▸ Activity: The required result is every line of the records that includes "value".

▸ Dataset entries:
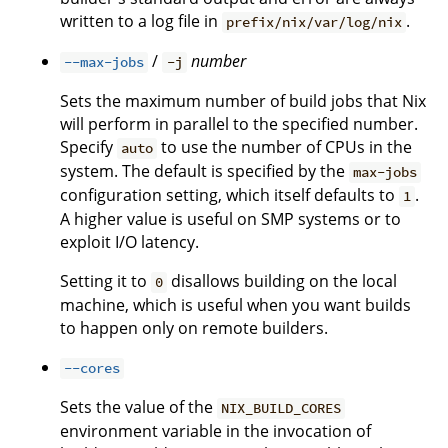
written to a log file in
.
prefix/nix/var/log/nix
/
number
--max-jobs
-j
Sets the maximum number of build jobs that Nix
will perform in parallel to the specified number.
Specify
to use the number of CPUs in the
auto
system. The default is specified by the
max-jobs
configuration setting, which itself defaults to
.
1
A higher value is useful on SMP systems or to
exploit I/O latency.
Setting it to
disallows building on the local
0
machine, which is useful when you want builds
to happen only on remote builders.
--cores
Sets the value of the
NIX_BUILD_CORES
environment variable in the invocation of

* * *

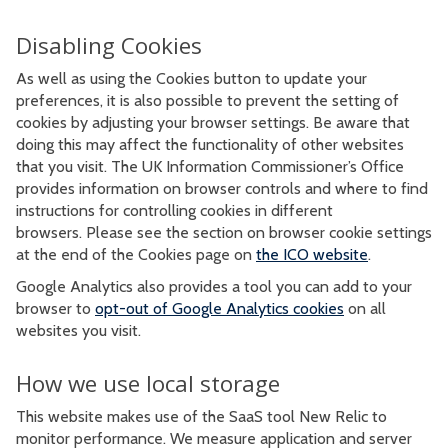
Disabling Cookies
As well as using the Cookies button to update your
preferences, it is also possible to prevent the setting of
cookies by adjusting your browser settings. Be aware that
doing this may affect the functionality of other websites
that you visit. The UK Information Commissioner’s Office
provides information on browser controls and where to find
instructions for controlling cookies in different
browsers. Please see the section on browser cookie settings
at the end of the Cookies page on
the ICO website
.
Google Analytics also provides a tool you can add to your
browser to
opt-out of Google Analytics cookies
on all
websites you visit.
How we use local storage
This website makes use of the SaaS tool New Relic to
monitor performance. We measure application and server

--

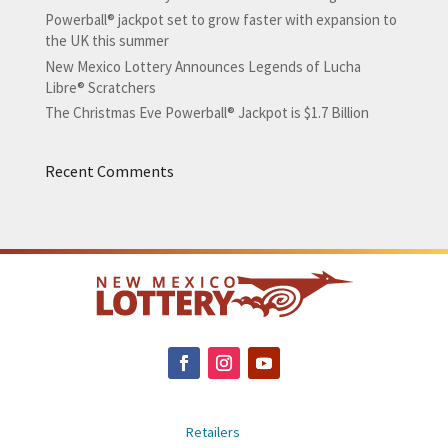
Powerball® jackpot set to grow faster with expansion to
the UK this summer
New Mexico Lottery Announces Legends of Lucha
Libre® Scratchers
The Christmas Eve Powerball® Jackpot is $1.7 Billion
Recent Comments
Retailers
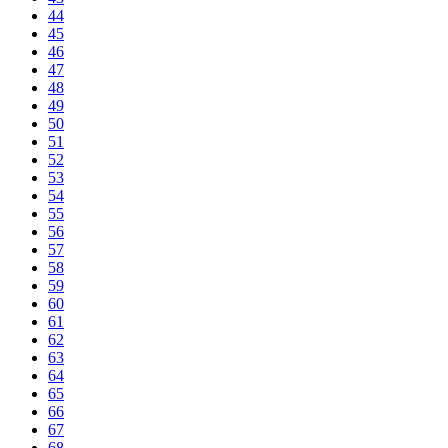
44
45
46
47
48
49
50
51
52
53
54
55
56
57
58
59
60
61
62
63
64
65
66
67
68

▸ Task answer:
A higher value is useful on SMP systems or to
Sets the value of the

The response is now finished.